Breaking each categorical feature down by the target reveals where the signal lives. Job is a good example:

Subscription counts by job category
Subscription by job. Blue-collar clients skew strongly toward “no”; students and retirees show a relatively higher share of “yes”. Other strong signals: previous-campaign success (poutcome = success) is the best predictor of a new subscription, and contact month matters (March, October, December convert better than the busy summer months).

The numeric features split into seven continuous variables. Boxplots against the target and outlier inspection guided the cleaning step that followed.

03

Preprocessing: cleaning, scaling, encoding

  • Outlier removal — numeric columns were standardized to a z-score and rows with any |z| > 3 were dropped, trimming extreme values that can distort sensitive models.
  • Normalization StandardScaler on the numeric features so that large-magnitude variables (like balance) don't dominate distance-based models.
  • Encoding — label encoding for binary columns (yes/no → 1/0), one-hot encoding for categorical variables with more than two values.
  • A second, binned dataset — for Naive Bayes and the Decision Trees, continuous variables were discretized into categories (age groups, balance quantiles, call-duration bands…), which suits those models better.

04

The core challenge: imbalance and SMOTE

With 88% of clients saying “no”, plain accuracy is a trap. A KNN baseline reached 90% accuracy — but only 31% recall on the “yes” class: it missed two-thirds of the actual subscribers, which are exactly the clients the bank cares about. The right lens is the minority class's precision and recall, not the headline accuracy.

The remedy applied was SMOTE (Synthetic Minority Over-sampling Technique): instead of duplicating minority examples, it synthesizes new ones between existing neighbors. Crucially, SMOTE was fit on the training set only, never the test set, to avoid leaking synthetic information into evaluation.

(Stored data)
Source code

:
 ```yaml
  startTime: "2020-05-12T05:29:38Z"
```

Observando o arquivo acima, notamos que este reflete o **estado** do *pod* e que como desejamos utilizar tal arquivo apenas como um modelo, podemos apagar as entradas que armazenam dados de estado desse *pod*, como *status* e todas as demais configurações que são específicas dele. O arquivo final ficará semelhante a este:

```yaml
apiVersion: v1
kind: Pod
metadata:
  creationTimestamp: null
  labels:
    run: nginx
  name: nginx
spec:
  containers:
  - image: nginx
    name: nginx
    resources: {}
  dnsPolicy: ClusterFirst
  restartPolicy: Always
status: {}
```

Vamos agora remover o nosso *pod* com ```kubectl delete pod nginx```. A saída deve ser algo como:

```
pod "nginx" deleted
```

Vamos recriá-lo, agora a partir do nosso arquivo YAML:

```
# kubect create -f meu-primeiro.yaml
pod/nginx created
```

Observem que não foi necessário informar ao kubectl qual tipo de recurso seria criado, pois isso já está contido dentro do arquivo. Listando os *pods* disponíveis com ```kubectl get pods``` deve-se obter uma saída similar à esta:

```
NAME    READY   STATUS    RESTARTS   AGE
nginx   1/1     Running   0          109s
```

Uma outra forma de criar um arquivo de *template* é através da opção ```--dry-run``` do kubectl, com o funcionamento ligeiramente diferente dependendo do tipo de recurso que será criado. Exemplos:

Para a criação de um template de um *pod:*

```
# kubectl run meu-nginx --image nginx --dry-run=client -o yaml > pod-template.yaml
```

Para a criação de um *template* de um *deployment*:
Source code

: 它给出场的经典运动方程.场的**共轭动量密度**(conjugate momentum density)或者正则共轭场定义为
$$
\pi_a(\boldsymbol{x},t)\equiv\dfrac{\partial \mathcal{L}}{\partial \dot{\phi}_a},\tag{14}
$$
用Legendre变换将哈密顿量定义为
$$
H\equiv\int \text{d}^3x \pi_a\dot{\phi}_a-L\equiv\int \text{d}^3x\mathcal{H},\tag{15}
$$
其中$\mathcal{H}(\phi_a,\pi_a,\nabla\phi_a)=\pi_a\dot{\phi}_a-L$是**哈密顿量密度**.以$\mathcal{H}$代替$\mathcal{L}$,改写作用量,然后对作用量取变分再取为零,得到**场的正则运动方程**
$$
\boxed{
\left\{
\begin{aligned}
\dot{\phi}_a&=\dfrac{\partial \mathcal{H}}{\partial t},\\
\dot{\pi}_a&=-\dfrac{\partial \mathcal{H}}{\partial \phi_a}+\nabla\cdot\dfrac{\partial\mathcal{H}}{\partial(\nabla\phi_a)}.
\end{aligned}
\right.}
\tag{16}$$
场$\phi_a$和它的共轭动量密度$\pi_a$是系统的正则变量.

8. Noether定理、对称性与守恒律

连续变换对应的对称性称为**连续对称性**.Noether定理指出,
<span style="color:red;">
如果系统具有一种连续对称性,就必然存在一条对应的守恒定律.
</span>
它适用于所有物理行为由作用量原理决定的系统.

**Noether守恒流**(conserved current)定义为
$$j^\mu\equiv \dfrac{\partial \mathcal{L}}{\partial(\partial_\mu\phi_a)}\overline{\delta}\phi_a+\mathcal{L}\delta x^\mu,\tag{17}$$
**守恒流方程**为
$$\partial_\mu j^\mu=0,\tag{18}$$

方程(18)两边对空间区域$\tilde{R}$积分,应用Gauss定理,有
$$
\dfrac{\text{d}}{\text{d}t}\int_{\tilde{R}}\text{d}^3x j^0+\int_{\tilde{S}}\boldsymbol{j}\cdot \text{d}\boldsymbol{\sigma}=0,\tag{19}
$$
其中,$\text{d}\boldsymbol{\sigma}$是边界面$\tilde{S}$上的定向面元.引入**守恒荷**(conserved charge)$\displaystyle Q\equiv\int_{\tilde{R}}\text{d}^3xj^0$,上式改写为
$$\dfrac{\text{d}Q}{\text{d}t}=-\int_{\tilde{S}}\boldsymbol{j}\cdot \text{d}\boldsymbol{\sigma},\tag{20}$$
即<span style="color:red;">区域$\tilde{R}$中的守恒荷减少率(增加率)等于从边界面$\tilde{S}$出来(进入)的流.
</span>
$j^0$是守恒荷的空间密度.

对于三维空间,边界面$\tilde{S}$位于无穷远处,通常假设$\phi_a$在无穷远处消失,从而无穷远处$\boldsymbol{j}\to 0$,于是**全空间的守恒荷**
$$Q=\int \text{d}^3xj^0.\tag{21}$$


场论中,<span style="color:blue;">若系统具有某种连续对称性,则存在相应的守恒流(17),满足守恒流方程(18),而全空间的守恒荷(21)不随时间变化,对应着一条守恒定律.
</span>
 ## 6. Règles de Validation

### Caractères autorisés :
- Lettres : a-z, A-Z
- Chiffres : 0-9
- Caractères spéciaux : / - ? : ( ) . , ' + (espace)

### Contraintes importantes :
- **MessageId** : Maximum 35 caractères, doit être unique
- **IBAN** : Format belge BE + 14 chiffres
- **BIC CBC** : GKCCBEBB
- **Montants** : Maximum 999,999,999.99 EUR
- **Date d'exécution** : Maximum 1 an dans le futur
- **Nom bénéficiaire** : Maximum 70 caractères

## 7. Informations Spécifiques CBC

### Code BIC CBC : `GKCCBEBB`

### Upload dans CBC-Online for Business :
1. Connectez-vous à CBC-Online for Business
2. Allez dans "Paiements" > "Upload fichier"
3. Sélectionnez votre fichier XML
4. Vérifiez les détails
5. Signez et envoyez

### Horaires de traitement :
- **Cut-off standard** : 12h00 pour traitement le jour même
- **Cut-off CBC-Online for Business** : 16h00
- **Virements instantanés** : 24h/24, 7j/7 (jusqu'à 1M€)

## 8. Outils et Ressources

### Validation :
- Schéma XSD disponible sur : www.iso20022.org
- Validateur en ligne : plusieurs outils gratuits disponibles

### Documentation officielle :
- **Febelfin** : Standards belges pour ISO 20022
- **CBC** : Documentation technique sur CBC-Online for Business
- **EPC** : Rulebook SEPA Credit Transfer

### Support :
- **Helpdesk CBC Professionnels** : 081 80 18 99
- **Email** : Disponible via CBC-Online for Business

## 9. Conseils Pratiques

§ Tasks for this exercise:
a) Render this sentence from the text on predicting subscriptions into Spanish: "With 88% of clients saying “no”, plain accuracy is a trap."
b) Write out everything in the text on predicting subscriptions from "The core challenge: imbalance" down to "the headline accuracy.".

§ Answers provided:
a) Con un 88 % de clientes que dicen «no», la exactitud a secas es una trampa.

b)
The core challenge: imbalance and SMOTE

With 88% of clients saying “no”, plain accuracy is a trap. A KNN baseline reached 90% accuracy — but only 31% recall on the “yes” class: it missed two-thirds of the actual subscribers, which are exactly the clients the bank cares about. The right lens is the minority class's precision and recall, not the headline accuracy.